How it plays in the Australian rental crisis

There is no doubt that Australia is currently experiencing one of the worst housing crises we’ve seen in a very long time. The current demand for rental properties far outweighs supply, which has severe consequences; such as skyrocketing rental prices and even an increase in homelessness.

Australians from all demographics, young and old, are suffering as a result. And money laundering is compounding this crisis by diminishing the available rental stock, increasing rental prices and creating unfair competition for rentals – worsening the situation for vulnerable individuals and families.

According to superannuation fund Australian Retirement Trust, super releases on compassionate grounds are running at a record high, up 68% per cent year on year, with the key reason for early withdrawal being to make payments on a home loan. That’s an alarming number of Australians who are struggling to make mortgage repayments. 

There’s no doubt that individuals and families are under huge financial strain and are struggling to find affordable housing due to the rising cost of living, interest rates and also having to compete with money launderers.

Just in the last year alone, according to property insights group PropTrack, the number of Australian properties listed for under $400 per week has halved. In 2022, 30.2% of all listings were under $400 – today, we’re looking at a measly 16.2%. And when you look at money launderers with their seemingly bottomless funds – they can outbid legitimate tenants or buyers, and further create unfair competition.


How Australia can combat this growing problem

Due diligence: Strengthening due diligence processes for property transactions is crucial. Real estate agents, lawyers, and other professionals involved in property transactions must exercise greater vigilance and conduct comprehensive Know Your Customer (KYC) checks to identify potential money laundering risks.

Improved regulatory framework: The Australian government should enact stronger regulations and legislation to address money laundering in the property sector.
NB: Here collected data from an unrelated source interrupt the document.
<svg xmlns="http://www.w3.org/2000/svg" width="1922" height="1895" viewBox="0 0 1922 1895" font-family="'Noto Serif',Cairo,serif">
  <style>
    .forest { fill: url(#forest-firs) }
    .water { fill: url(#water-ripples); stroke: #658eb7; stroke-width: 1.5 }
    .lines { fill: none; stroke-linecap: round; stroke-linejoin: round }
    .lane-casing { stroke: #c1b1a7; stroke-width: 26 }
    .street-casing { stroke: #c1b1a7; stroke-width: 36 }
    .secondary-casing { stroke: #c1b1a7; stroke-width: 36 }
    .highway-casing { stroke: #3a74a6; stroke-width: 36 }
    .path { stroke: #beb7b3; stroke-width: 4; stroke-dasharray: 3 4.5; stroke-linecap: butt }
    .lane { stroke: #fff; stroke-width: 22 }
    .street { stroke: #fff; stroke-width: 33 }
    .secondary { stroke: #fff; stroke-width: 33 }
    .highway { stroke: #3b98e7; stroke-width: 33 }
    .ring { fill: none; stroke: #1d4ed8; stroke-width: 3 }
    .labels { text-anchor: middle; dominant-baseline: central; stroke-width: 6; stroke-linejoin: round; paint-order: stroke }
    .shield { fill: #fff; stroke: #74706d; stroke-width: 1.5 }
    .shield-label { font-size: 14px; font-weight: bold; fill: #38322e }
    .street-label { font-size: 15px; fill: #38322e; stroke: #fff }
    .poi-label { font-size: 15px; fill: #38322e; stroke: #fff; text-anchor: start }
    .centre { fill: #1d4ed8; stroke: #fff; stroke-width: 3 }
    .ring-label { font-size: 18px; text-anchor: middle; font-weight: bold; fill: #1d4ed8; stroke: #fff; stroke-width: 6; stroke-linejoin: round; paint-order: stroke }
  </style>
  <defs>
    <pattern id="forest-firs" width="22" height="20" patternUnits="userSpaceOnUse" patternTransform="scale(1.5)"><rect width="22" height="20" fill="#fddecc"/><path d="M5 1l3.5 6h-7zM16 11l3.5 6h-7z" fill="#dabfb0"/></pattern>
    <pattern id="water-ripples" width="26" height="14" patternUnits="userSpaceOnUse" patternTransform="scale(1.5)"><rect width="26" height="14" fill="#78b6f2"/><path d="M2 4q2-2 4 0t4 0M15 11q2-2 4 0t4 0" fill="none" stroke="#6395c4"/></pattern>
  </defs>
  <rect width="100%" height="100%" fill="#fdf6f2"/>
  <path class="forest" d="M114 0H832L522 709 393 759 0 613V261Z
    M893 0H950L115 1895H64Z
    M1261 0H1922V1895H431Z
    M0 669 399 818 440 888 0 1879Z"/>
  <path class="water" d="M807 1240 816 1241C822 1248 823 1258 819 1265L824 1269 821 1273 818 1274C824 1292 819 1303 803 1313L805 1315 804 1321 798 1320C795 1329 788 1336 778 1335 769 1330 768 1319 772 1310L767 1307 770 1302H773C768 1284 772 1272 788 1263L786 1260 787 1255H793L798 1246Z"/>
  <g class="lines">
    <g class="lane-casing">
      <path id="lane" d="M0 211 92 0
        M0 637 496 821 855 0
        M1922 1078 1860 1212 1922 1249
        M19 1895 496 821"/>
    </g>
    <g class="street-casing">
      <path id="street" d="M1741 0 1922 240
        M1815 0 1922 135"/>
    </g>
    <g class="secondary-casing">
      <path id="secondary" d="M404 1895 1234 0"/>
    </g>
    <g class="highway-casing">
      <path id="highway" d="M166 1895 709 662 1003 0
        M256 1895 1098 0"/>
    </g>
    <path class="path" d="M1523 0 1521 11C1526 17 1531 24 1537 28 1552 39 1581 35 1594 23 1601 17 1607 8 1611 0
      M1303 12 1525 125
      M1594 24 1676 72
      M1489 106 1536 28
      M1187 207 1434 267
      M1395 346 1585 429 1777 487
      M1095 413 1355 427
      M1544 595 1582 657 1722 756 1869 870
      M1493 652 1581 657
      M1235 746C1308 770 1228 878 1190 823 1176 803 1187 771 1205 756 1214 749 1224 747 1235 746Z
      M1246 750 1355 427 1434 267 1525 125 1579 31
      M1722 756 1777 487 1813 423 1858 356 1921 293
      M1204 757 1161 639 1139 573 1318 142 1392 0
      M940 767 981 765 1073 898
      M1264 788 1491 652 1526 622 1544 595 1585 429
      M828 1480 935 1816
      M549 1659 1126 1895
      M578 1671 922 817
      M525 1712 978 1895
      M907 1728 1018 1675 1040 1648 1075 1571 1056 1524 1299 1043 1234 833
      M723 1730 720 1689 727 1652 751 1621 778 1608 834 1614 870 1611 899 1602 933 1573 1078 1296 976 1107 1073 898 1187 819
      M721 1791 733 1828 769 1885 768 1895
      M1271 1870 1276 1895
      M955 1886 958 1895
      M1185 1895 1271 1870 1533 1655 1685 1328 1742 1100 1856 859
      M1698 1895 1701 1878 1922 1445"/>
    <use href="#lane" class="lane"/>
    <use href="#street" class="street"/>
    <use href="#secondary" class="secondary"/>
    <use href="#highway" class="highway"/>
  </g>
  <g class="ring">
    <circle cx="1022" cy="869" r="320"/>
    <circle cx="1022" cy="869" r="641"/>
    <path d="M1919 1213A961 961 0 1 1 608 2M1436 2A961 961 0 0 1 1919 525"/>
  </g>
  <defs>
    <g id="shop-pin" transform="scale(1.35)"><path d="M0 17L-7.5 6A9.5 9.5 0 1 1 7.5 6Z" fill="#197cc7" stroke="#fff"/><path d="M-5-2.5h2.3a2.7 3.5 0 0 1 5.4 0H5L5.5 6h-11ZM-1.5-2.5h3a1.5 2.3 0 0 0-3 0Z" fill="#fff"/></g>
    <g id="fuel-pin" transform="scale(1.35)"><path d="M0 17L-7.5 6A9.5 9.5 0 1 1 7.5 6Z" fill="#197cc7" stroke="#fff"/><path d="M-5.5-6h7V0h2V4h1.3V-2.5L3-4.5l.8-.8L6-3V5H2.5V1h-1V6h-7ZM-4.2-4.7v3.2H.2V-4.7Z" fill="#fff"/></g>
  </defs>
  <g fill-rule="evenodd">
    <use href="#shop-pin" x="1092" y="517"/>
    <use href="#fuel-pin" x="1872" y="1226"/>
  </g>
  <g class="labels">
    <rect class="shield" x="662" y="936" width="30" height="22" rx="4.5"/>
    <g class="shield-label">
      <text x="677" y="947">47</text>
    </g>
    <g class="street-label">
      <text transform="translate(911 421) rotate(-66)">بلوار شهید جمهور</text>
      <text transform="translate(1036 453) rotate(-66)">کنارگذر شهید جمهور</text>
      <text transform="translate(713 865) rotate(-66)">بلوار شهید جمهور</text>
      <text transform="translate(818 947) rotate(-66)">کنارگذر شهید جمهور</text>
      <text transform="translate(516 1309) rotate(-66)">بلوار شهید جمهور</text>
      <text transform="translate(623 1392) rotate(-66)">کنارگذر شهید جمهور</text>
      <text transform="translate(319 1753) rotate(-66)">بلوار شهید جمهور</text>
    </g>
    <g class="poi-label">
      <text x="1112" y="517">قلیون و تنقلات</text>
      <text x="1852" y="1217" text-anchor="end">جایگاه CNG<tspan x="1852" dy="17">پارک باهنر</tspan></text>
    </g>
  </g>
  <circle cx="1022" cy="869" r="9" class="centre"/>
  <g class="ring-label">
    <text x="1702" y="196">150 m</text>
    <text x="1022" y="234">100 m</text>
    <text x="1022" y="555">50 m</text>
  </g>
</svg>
This may include stricter reporting requirements, increased transparency of ownership structures, and penalties for non-compliance. There are a number of red flags that indicate a money laundering transaction could be at play, including using a third-party to purchase the property. Regulation should exist to enforce reporting of such suspicious transactions. 
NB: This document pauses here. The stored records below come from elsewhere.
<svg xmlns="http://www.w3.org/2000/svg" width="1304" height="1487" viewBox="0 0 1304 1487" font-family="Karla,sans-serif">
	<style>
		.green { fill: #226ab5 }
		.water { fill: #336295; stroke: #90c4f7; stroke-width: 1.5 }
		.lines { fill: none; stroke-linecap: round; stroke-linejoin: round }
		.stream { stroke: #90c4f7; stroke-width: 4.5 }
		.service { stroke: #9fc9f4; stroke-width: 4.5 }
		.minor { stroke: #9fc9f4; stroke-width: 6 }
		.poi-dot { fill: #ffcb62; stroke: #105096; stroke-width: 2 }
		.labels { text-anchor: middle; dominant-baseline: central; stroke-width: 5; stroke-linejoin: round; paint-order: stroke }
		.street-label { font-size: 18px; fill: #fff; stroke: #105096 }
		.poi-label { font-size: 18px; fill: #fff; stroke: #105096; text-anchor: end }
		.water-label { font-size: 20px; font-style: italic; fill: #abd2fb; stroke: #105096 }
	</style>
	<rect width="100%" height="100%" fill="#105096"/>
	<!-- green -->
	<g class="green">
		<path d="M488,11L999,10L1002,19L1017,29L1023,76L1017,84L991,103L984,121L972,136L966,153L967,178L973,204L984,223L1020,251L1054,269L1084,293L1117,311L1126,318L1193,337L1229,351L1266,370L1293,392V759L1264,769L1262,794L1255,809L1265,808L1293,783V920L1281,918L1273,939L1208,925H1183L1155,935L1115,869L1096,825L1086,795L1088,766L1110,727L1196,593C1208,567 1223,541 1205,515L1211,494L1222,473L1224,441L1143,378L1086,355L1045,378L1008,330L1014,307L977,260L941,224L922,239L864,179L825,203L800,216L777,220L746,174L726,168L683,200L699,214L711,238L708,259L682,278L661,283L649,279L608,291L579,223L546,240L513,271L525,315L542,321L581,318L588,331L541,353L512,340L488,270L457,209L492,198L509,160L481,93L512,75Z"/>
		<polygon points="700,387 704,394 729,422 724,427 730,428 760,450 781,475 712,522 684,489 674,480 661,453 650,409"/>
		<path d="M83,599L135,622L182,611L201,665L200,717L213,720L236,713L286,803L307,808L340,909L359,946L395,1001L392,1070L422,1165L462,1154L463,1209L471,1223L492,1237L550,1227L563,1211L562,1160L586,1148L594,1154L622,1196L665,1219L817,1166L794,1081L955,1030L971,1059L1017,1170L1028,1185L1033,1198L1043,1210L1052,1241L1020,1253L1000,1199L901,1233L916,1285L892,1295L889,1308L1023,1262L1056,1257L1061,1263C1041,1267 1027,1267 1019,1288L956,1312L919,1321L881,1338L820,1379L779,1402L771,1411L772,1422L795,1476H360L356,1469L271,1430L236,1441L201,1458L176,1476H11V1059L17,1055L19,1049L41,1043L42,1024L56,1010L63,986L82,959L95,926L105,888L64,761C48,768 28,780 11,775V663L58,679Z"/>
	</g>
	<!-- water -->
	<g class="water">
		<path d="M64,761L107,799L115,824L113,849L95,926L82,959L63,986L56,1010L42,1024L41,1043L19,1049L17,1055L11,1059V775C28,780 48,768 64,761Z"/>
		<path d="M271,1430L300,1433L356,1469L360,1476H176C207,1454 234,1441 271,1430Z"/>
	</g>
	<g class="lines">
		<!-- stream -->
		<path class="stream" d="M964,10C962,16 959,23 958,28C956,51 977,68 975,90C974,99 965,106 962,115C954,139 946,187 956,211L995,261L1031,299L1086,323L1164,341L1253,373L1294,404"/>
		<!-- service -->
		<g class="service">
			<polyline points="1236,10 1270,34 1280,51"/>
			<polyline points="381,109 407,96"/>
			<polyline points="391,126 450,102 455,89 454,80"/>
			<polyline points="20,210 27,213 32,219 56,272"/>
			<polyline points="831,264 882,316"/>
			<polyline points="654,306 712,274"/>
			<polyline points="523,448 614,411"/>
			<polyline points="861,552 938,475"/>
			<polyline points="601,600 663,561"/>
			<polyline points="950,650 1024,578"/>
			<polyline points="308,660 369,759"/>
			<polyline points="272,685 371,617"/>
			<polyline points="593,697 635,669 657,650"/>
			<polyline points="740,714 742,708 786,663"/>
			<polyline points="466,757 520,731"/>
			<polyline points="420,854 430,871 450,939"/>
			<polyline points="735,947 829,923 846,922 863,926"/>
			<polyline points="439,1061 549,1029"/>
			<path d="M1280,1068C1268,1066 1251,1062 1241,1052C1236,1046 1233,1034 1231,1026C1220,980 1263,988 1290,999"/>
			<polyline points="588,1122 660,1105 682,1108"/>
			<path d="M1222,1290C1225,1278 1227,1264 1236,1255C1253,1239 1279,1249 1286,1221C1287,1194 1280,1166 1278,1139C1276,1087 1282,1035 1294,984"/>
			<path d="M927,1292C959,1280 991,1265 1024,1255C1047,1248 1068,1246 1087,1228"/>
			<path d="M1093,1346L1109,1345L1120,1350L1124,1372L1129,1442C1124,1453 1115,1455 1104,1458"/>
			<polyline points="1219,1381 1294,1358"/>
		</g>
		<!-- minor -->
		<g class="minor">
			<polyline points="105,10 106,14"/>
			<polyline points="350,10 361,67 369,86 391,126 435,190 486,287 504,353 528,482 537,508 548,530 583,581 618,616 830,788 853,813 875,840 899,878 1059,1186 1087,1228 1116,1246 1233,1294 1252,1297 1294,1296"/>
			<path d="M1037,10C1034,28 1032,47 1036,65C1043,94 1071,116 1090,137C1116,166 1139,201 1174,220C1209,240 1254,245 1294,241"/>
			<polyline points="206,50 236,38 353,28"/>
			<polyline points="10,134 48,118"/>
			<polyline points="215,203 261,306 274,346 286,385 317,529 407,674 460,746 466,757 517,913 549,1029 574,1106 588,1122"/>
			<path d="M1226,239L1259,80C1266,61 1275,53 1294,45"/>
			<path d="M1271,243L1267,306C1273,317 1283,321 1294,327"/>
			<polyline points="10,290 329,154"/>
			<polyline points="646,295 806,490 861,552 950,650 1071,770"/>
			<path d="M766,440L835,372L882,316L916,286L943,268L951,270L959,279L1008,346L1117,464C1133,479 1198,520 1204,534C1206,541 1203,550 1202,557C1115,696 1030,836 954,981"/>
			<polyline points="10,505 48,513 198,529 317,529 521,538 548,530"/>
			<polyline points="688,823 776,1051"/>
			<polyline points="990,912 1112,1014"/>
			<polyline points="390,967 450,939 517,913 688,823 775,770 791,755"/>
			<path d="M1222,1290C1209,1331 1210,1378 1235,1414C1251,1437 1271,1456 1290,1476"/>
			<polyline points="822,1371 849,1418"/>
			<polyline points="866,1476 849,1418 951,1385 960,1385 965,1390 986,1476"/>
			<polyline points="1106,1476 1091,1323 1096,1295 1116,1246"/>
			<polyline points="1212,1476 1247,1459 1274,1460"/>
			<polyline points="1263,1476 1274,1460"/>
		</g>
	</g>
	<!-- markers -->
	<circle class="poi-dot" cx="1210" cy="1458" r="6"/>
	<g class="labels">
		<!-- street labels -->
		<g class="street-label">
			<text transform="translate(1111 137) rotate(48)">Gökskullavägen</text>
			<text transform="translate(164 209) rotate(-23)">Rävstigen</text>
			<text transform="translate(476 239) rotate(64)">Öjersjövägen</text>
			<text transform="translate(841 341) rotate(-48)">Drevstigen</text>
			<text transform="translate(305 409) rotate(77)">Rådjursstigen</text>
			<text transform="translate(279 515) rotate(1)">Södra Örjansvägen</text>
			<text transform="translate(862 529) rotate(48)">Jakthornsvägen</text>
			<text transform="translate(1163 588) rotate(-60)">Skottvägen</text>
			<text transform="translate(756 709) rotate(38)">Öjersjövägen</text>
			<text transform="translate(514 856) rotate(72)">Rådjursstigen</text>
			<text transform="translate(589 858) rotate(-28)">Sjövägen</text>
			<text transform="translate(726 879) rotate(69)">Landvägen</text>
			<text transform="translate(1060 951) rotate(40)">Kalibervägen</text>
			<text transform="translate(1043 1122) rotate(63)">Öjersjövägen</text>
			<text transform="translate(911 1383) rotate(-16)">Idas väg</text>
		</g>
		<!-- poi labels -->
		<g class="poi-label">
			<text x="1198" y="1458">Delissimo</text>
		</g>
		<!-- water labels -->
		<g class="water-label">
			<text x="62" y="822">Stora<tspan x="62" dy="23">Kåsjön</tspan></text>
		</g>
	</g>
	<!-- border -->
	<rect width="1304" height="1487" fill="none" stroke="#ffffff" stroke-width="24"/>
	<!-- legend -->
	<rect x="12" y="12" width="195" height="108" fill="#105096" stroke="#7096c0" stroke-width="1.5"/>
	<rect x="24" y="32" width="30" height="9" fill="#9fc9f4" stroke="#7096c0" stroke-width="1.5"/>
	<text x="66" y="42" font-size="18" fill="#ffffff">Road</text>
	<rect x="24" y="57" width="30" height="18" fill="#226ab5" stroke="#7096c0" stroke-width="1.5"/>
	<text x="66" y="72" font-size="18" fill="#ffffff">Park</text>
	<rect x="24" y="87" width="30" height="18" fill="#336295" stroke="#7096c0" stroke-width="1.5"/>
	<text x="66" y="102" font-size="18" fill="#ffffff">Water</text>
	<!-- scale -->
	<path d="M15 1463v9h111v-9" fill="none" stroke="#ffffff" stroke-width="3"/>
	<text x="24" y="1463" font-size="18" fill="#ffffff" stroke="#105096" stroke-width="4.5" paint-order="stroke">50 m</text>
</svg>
Collaboration and information sharing: Effective collaboration among regulatory bodies, law enforcement agencies, and the private sector is essential. Sharing information and intelligence can help identify and mitigate potential money laundering risks in the property market.

The Australian property market, once a symbol of stability and prosperity, is being infiltrated by the dark underbelly of money-laundering. The consequences of this illicit activity extend beyond financial integrity, exacerbating the already dire housing crisis. It is imperative for regulators, industry professionals, and the government to take swift and decisive action to combat money laundering in the property sector.


Editor’s Notefor ten years we have put questions to successive governments about what was holding up the introduction of the Tranche II of the AML-CTF legislation which the Howard government promised would be introduced in 2008. The response has been that discussions are afoot with “stakeholders”.

As the laws would compel reporting on source of funds by lawyers, accountants and property developers, it is a reasonable bet that the lobby groups for these sectors have held up these vital reforms, leaving Australia to be condemned as an outlier globally on AML-CTF or as former ASIC chairman Greg Medcraft once put it, “a criminal paradise”.


Milan Cooper is Chief Executive Officer and Co-Founder at First AML. He formerly worked at Bain & Co, Air New Zealand and AJ Park Intellectual Property. He was educated in Auckland and Cambridge University.